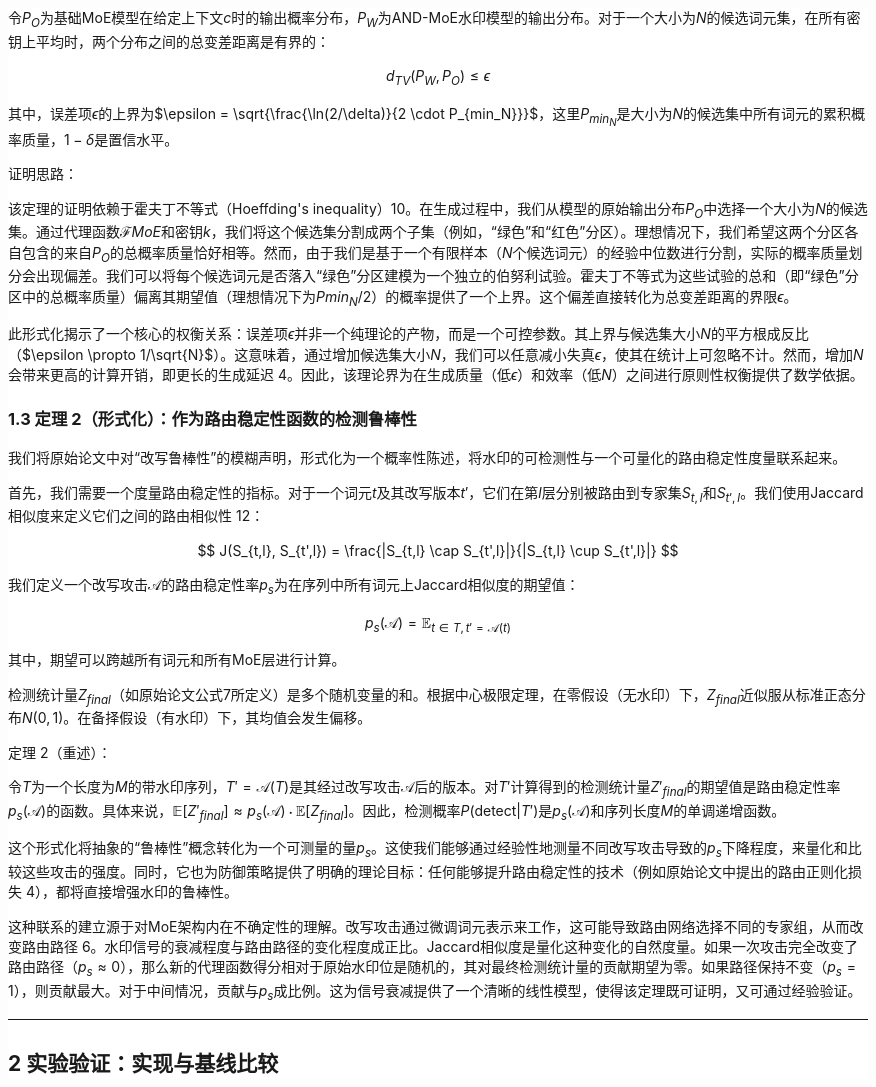 令$P_O$为基础MoE模型在给定上下文$c$时的输出概率分布，$P_W$为AND-MoE水印模型的输出分布。对于一个大小为$N$的候选词元集，在所有密钥上平均时，两个分布之间的总变差距离是有界的：

$$
d_{TV}(P_W, P_O) \le \epsilon
$$

其中，误差项$\epsilon$的上界为$\epsilon = \sqrt{\frac{\ln(2/\delta)}{2 \cdot P_{min_N}}}$，这里$P_{min_N}$是大小为$N$的候选集中所有词元的累积概率质量，$1-\delta$是置信水平。

证明思路：

该定理的证明依赖于霍夫丁不等式（Hoeffding's inequality）10。在生成过程中，我们从模型的原始输出分布$P_O$中选择一个大小为$N$的候选集。通过代理函数$\mathcal{F}{MoE}$和密钥$k$，我们将这个候选集分割成两个子集（例如，“绿色”和“红色”分区）。理想情况下，我们希望这两个分区各自包含的来自$P_O$的总概率质量恰好相等。然而，由于我们是基于一个有限样本（$N$个候选词元）的经验中位数进行分割，实际的概率质量划分会出现偏差。我们可以将每个候选词元是否落入“绿色”分区建模为一个独立的伯努利试验。霍夫丁不等式为这些试验的总和（即“绿色”分区中的总概率质量）偏离其期望值（理想情况下为$P{min_N}/2$）的概率提供了一个上界。这个偏差直接转化为总变差距离的界限$\epsilon$。

此形式化揭示了一个核心的权衡关系：误差项$\epsilon$并非一个纯理论的产物，而是一个可控参数。其上界与候选集大小$N$的平方根成反比（$\epsilon \propto 1/\sqrt{N}$）。这意味着，通过增加候选集大小$N$，我们可以任意减小失真$\epsilon$，使其在统计上可忽略不计。然而，增加$N$会带来更高的计算开销，即更长的生成延迟 4。因此，该理论界为在生成质量（低$\epsilon$）和效率（低$N$）之间进行原则性权衡提供了数学依据。

### 1.3 定理 2（形式化）：作为路由稳定性函数的检测鲁棒性

我们将原始论文中对“改写鲁棒性”的模糊声明，形式化为一个概率性陈述，将水印的可检测性与一个可量化的路由稳定性度量联系起来。

首先，我们需要一个度量路由稳定性的指标。对于一个词元$t$及其改写版本$t'$，它们在第$l$层分别被路由到专家集$S_{t,l}$和$S_{t',l}$。我们使用Jaccard相似度来定义它们之间的路由相似性 12：

$$
J(S_{t,l}, S_{t',l}) = \frac{|S_{t,l} \cap S_{t',l}|}{|S_{t,l} \cup S_{t',l}|}
$$

我们定义一个改写攻击$\mathcal{A}$的路由稳定性率$p_s$为在序列中所有词元上Jaccard相似度的期望值：

$$
p_s(\mathcal{A}) = \mathbb{E}_{t \in T, t'=\mathcal{A}(t)}
$$

其中，期望可以跨越所有词元和所有MoE层进行计算。

检测统计量$Z_{final}$（如原始论文公式7所定义）是多个随机变量的和。根据中心极限定理，在零假设（无水印）下，$Z_{final}$近似服从标准正态分布$N(0, 1)$。在备择假设（有水印）下，其均值会发生偏移。

定理 2（重述）：

令$T$为一个长度为$M$的带水印序列，$T' = \mathcal{A}(T)$是其经过改写攻击$\mathcal{A}$后的版本。对$T'$计算得到的检测统计量$Z'_{final}$的期望值是路由稳定性率$p_s(\mathcal{A})$的函数。具体来说，$\mathbb{E}[Z'_{final}] \approx p_s(\mathcal{A}) \cdot \mathbb{E}[Z_{final}]$。因此，检测概率$P(\text{detect}|T')$是$p_s(\mathcal{A})$和序列长度$M$的单调递增函数。

这个形式化将抽象的“鲁棒性”概念转化为一个可测量的量$p_s$。这使我们能够通过经验性地测量不同改写攻击导致的$p_s$下降程度，来量化和比较这些攻击的强度。同时，它也为防御策略提供了明确的理论目标：任何能够提升路由稳定性的技术（例如原始论文中提出的路由正则化损失 4），都将直接增强水印的鲁棒性。

这种联系的建立源于对MoE架构内在不确定性的理解。改写攻击通过微调词元表示来工作，这可能导致路由网络选择不同的专家组，从而改变路由路径 6。水印信号的衰减程度与路由路径的变化程度成正比。Jaccard相似度是量化这种变化的自然度量。如果一次攻击完全改变了路由路径（$p_s \approx 0$），那么新的代理函数得分相对于原始水印位是随机的，其对最终检测统计量的贡献期望为零。如果路径保持不变（$p_s = 1$），则贡献最大。对于中间情况，贡献与$p_s$成比例。这为信号衰减提供了一个清晰的线性模型，使得该定理既可证明，又可通过经验验证。

* * *

2 实验验证：实现与基线比较
--------------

◆ **BRIEF**: Each line of the material is to be output exactly. Images are not part of the expected output.

◆ **YOUR SOLUTION**:
 令$P_O$为基础MoE模型在给定上下文$c$时的输出概率分布，$P_W$为AND-MoE水印模型的输出分布。对于一个大小为$N$的候选词元集，在所有密钥上平均时，两个分布之间的总变差距离是有界的：

$$
d_{TV}(P_W, P_O) \le \epsilon
$$

其中，误差项$\epsilon$的上界为$\epsilon = \sqrt{\frac{\ln(2/\delta)}{2 \cdot P_{min_N}}}$，这里$P_{min_N}$是大小为$N$的候选集中所有词元的累积概率质量，$1-\delta$是置信水平。

证明思路：

该定理的证明依赖于霍夫丁不等式（Hoeffding's inequality）10。在生成过程中，我们从模型的原始输出分布$P_O$中选择一个大小为$N$的候选集。通过代理函数$\mathcal{F}{MoE}$和密钥$k$，我们将这个候选集分割成两个子集（例如，“绿色”和“红色”分区）。理想情况下，我们希望这两个分区各自包含的来自$P_O$的总概率质量恰好相等。然而，由于我们是基于一个有限样本（$N$个候选词元）的经验中位数进行分割，实际的概率质量划分会出现偏差。我们可以将每个候选词元是否落入“绿色”分区建模为一个独立的伯努利试验。霍夫丁不等式为这些试验的总和（即“绿色”分区中的总概率质量）偏离其期望值（理想情况下为$P{min_N}/2$）的概率提供了一个上界。这个偏差直接转化为总变差距离的界限$\epsilon$。

此形式化揭示了一个核心的权衡关系：误差项$\epsilon$并非一个纯理论的产物，而是一个可控参数。其上界与候选集大小$N$的平方根成反比（$\epsilon \propto 1/\sqrt{N}$）。这意味着，通过增加候选集大小$N$，我们可以任意减小失真$\epsilon$，使其在统计上可忽略不计。然而，增加$N$会带来更高的计算开销，即更长的生成延迟 4。因此，该理论界为在生成质量（低$\epsilon$）和效率（低$N$）之间进行原则性权衡提供了数学依据。

### 1.3 定理 2（形式化）：作为路由稳定性函数的检测鲁棒性

我们将原始论文中对“改写鲁棒性”的模糊声明，形式化为一个概率性陈述，将水印的可检测性与一个可量化的路由稳定性度量联系起来。

首先，我们需要一个度量路由稳定性的指标。对于一个词元$t$及其改写版本$t'$，它们在第$l$层分别被路由到专家集$S_{t,l}$和$S_{t',l}$。我们使用Jaccard相似度来定义它们之间的路由相似性 12：

$$
J(S_{t,l}, S_{t',l}) = \frac{|S_{t,l} \cap S_{t',l}|}{|S_{t,l} \cup S_{t',l}|}
$$

我们定义一个改写攻击$\mathcal{A}$的路由稳定性率$p_s$为在序列中所有词元上Jaccard相似度的期望值：

$$
p_s(\mathcal{A}) = \mathbb{E}_{t \in T, t'=\mathcal{A}(t)}
$$

其中，期望可以跨越所有词元和所有MoE层进行计算。

检测统计量$Z_{final}$（如原始论文公式7所定义）是多个随机变量的和。根据中心极限定理，在零假设（无水印）下，$Z_{final}$近似服从标准正态分布$N(0, 1)$。在备择假设（有水印）下，其均值会发生偏移。

定理 2（重述）：

令$T$为一个长度为$M$的带水印序列，$T' = \mathcal{A}(T)$是其经过改写攻击$\mathcal{A}$后的版本。对$T'$计算得到的检测统计量$Z'_{final}$的期望值是路由稳定性率$p_s(\mathcal{A})$的函数。具体来说，$\mathbb{E}[Z'_{final}] \approx p_s(\mathcal{A}) \cdot \mathbb{E}[Z_{final}]$。因此，检测概率$P(\text{detect}|T')$是$p_s(\mathcal{A})$和序列长度$M$的单调递增函数。

这个形式化将抽象的“鲁棒性”概念转化为一个可测量的量$p_s$。这使我们能够通过经验性地测量不同改写攻击导致的$p_s$下降程度，来量化和比较这些攻击的强度。同时，它也为防御策略提供了明确的理论目标：任何能够提升路由稳定性的技术（例如原始论文中提出的路由正则化损失 4），都将直接增强水印的鲁棒性。

这种联系的建立源于对MoE架构内在不确定性的理解。改写攻击通过微调词元表示来工作，这可能导致路由网络选择不同的专家组，从而改变路由路径 6。水印信号的衰减程度与路由路径的变化程度成正比。Jaccard相似度是量化这种变化的自然度量。如果一次攻击完全改变了路由路径（$p_s \approx 0$），那么新的代理函数得分相对于原始水印位是随机的，其对最终检测统计量的贡献期望为零。如果路径保持不变（$p_s = 1$），则贡献最大。对于中间情况，贡献与$p_s$成比例。这为信号衰减提供了一个清晰的线性模型，使得该定理既可证明，又可通过经验验证。

* * *

2 实验验证：实现与基线比较
--------------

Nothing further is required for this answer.